Demure songs have an individual charm and a hummable charisma that speaks of anguish, truth, unity and vulnerability- in fact all of the themes that the Staines crowd shared some harmony with. These bitter-sweet melodies are given lush and sonically-ambitious backdrops by the crew and especially by Philip Price whose tones and strings are very memorable and are the sign and seal of a genuinely unique product. The song ‘1 Vision’ is very reminiscent of Pearl Jam with grungy guitar, contrasting song dynamics, a pulsating and luminous lead meandering through the tune and anguished lyrical and vocal content leading to dynamic conclusions. The song also reminds the listener of ‘Soundgarden’ but would be welcomed by the more ‘emo’ types amongst us, and above all, by anyone with a liking for early emo e.g. ‘Embrace’or ‘Rites of Spring’. ‘Designer Me’ has very sub-pop sound familiar to ‘Soundgarden’ fans and my friend remarked that he could definitely hear “Black Hole Sun” in there somewhere.
Not that the band is at all unhappy. I want to make that very clear! Front man John is an energetic and genuinely enjoyable performer to watch and his vocals are resonant and passionate – even theatrical at times. In that respect he is a very similar vocalist to Eddie Vedder. With brooding baritone sounds (when the mood button is turned on,) reaching pulsating highs. Unlike Ed Vedder though, Johnny is also responsible for the guitar arrangements for the ensemble, so sings with the guitar ready to be launched from either side on his return, kept ready for a rhythm blitz, but to be put neatly to one side for any dramatic lyrical moments.
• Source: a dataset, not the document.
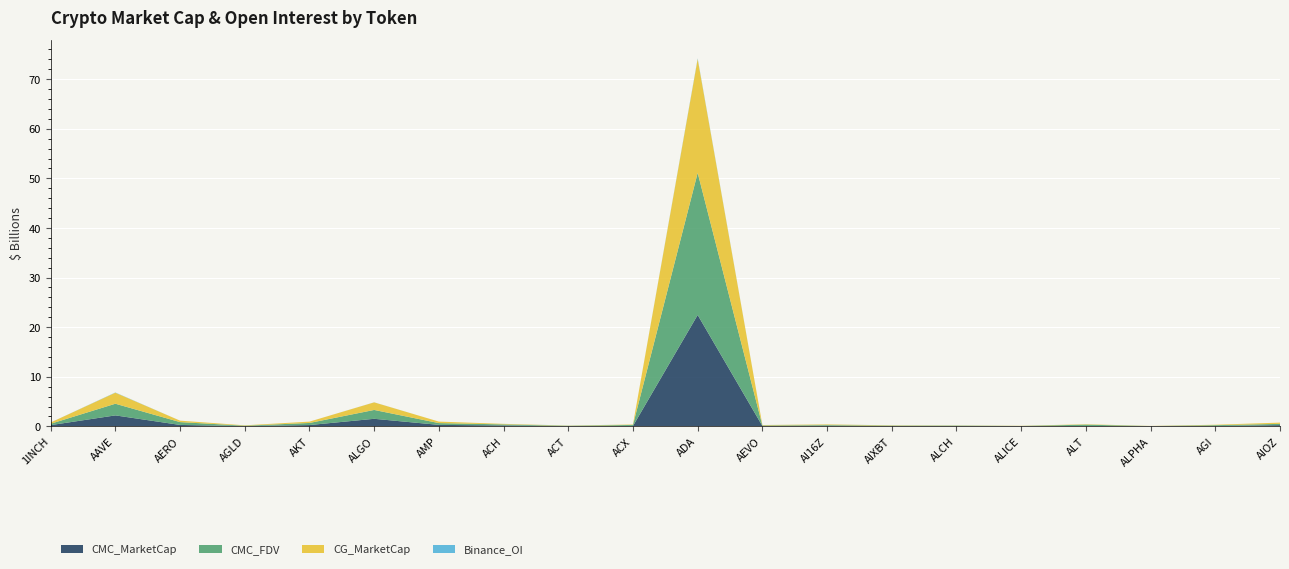

Reading left to right, what are all the values shown in this chart?

CMC_MarketCap: 253475991.8	2217143398.5	292624743.1	60830414.9	268880395.5	1528377511.1	302867740.9	187651934.9	50841261.4	85452304.0	22463050710.9	86830392.0	131573623.4	65819991.9	58809177.2	39752875.0	81446054.7	28812761.4	70554960.7	253465954.9
CMC_FDV: 274459666.8	2349663175.5	569028096.0	75536408.7	420767214.2	1785752080.0	358376966.9	211182525.7	50841261.4	209655584.9	28656461147.6	96138919.7	131573773.0	77025004.2	69187267.3	39752875.0	268554928.4	31250283.5	171159241.6	253465954.9
CG_MarketCap: 253718364.0	2219211325.0	292001709.0	73242097.0	266881797.0	1529276946.0	303286485.0	104460632.0	51022299.0	85431648.0	22925864250.0	86812173.0	131811514.0	65971145.0	58829975.0	36588228.0	81453761.0	28872286.0	90883134.0	253451509.0
Binance_OI: 3550230.0	48663740.0	2322087.0	2979768.0	1508339.0	11500818.0	0.0	5530669.0	20768667.0	2882344.0	134132457.0	3180502.0	12238981.0	5928346.0	28616292.0	2863673.0	2880197.0	1504149.0	0.0	0.0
Happiest and most chirpy of all is Philip who grins and gurns his way through each song with some deft fretwork, his face illuminated by a cheeky grin and a wink to the audience. Bass-player ‘Caller’ (the choirboy) is relaxed and coo-ool. He tends to lead each song, working closely with the percussionist Neil, who is given plenty of room for his own artistic freedom and, I think, is technically a very clever player with an ear for detail and with a capacity to produce explosive but, nonetheless reliable, drum patterns.
This emotional, sensitive and, perhaps, timid band is a joy to listen to and watch. They have crafted some articulate numbers that give them, and their enlightened audience, a chance of freedom and the ability to ‘jump out of stream’ without spilling their guts on the jaggedy rocks below. You do not leave a Demure concert with shattered eardrums. There are no rage-filled concert rooms or any latent desire to smash up the drum kit when you witness this band. And for this they should be thanked, appreciated and honored.
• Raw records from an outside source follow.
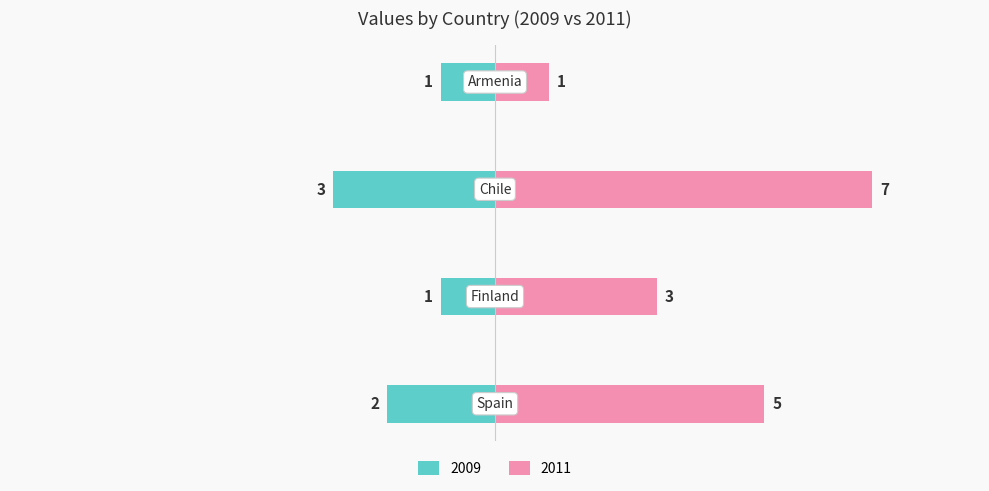

Reading left to right, list all the values displayed in this chart.

2009: -2	-1	-3	-1
2011: 5	3	7	1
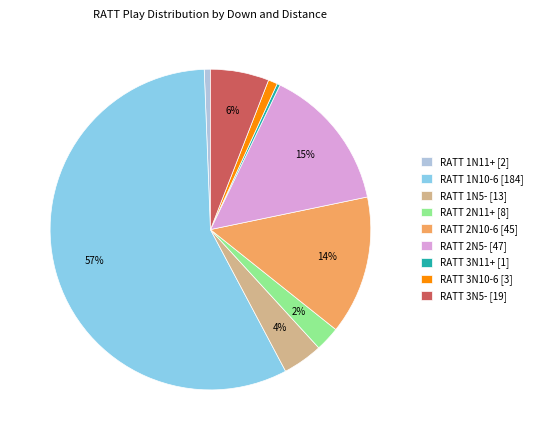

Is there any slice that represents more than half of the pie?

Yes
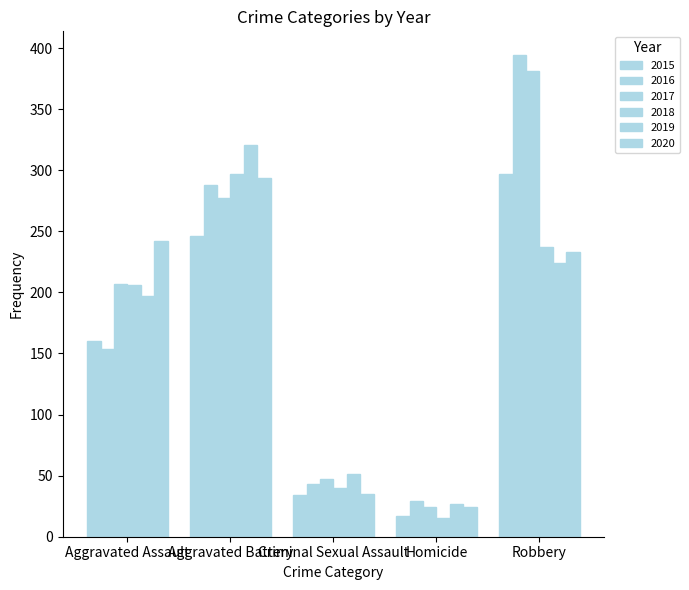

How many distinct data groups are displayed?

6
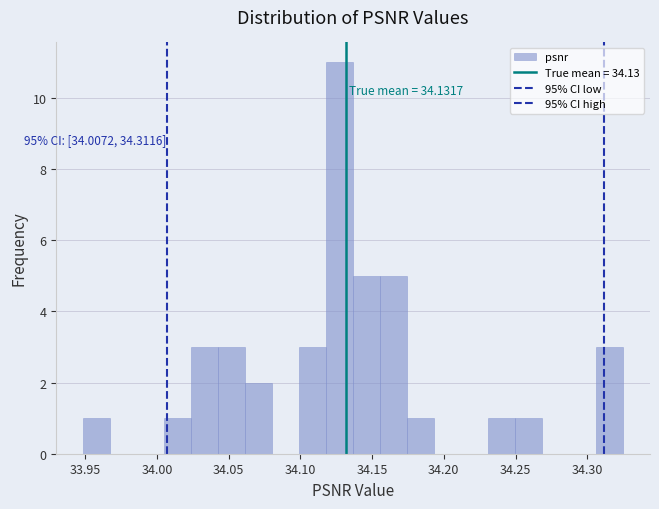

Around what value on the x-axis is the tallest bar? Give the approximate position of its centre, as read against the axis.

34.125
Demure means down-playing one’s accomplishments and this band has a lot to be proud of. ‘Demure’ has many virtues, skills and abilities but it doesn’t go round town shouting its mouth off about it. It is rare, these days- any days- to find a band with as much humility as this lot and it is a tribute to each and every one of them that they are so professional, so effective and – gosh – so damned likeable!
We wish this chimeric local band every success.